NRB member John Welter noted that the Conservation Congress had an advisory question on the spring hearings on whether people would support a $1 license fee to help pay for that kind of study, but it was defeated.

The DNR normally receives about $8 million in PR funds per year, and next year expects to receive about $4 million above that.

NRB member Preston Cole asked about the possibility of using some of the extra money to help reduce costs of Conservation Congress members to attend meetings, but there are requirements specifying the money be spent on specific wildlife restoration and hunter safety projects.

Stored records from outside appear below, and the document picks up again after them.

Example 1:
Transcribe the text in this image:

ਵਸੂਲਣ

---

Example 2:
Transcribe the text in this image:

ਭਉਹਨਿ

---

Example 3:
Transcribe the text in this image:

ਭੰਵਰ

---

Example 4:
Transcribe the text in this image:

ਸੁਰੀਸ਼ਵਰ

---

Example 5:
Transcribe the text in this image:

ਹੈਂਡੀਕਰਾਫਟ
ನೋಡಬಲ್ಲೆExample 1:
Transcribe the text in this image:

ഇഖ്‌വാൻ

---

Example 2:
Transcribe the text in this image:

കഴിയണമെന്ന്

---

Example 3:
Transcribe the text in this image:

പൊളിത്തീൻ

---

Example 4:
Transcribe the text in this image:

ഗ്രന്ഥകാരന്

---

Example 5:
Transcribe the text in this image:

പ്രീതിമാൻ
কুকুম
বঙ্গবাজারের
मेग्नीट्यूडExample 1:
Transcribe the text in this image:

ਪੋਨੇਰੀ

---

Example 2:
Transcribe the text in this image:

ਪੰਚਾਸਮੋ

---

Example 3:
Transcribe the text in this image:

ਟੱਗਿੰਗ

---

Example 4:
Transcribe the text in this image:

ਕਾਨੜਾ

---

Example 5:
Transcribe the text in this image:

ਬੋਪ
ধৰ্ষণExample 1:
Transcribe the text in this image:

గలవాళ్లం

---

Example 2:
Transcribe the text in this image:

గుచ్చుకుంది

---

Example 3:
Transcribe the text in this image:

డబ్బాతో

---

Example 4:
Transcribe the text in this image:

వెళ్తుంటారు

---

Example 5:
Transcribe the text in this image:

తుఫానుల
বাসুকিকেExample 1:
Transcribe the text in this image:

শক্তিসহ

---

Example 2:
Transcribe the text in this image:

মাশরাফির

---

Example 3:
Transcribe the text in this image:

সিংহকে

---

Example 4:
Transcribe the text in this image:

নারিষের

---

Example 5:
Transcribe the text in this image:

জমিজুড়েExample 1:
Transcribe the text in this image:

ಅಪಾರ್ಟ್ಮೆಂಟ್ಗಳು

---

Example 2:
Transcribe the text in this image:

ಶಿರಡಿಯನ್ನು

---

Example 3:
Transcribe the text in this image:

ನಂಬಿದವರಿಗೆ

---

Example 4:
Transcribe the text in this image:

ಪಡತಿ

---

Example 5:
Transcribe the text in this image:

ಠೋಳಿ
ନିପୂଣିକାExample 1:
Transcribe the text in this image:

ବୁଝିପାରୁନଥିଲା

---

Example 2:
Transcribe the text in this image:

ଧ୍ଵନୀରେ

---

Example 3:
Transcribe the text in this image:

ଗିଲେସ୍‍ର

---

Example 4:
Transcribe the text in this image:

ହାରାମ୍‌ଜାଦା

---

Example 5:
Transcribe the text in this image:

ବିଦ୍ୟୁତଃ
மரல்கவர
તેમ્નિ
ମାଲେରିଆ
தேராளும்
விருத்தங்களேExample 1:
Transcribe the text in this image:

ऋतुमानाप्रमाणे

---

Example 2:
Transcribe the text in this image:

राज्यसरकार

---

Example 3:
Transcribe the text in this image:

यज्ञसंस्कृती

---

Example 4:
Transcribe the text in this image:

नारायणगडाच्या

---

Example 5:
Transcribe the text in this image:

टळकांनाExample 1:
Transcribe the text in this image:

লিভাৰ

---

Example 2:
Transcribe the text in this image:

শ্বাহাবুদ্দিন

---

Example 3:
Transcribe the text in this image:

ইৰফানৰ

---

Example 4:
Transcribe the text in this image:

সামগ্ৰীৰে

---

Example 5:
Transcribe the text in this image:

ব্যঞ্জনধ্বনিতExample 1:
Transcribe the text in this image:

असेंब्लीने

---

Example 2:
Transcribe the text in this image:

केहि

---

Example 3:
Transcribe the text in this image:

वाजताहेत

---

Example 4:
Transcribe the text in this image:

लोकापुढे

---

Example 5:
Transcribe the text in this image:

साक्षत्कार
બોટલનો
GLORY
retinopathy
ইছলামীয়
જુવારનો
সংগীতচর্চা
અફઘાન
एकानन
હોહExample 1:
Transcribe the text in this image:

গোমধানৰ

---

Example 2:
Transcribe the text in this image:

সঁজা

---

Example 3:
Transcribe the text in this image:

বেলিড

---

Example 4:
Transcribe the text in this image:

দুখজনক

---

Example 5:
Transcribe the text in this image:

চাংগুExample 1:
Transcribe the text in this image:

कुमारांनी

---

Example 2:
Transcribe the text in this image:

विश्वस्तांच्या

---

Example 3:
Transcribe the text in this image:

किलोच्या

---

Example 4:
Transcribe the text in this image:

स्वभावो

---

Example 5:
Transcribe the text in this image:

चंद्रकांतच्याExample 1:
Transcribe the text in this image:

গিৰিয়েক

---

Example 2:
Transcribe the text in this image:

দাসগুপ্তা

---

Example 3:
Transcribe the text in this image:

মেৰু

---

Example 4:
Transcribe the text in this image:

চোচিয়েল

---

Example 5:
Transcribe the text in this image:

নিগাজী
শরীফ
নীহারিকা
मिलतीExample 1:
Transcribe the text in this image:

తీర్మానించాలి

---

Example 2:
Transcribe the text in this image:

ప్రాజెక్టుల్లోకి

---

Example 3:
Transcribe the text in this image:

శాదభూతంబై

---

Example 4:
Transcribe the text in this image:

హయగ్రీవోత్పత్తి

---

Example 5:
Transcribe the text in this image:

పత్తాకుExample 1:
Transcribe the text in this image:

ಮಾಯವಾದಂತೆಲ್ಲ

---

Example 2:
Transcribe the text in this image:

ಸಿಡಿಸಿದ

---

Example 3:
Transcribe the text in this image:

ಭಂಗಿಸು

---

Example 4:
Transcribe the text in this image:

Frank said the DNR has been working on ideas for using the extra funds.

"We want to be deliberate and be smart about how we spend the money and make decisions on how to address some of those things we wanted to do but haven't had the money to do," Frank said. He cited the questions addressed in the SAK audit in 2006 and concerns hunters have raised about predation.

"We are trying to pull these ideas together," Frank said.

The major concerns that have come out of meetings have been the buck mortality rate and predator impact on fawns.

Knowing that nationally respected researchers lauded the SAK in 2006, Clausen asked if the public would even believe a new study.

At the suggestion of NRB_member Jane Wiley, the board directed Thomas to ask Decker and what he wants studied. In the meantime the DNR staff is working on deer research proposals that have not been made public, but may provide answers the senator and deer hunters are seeking.


This post is for informational purposes only.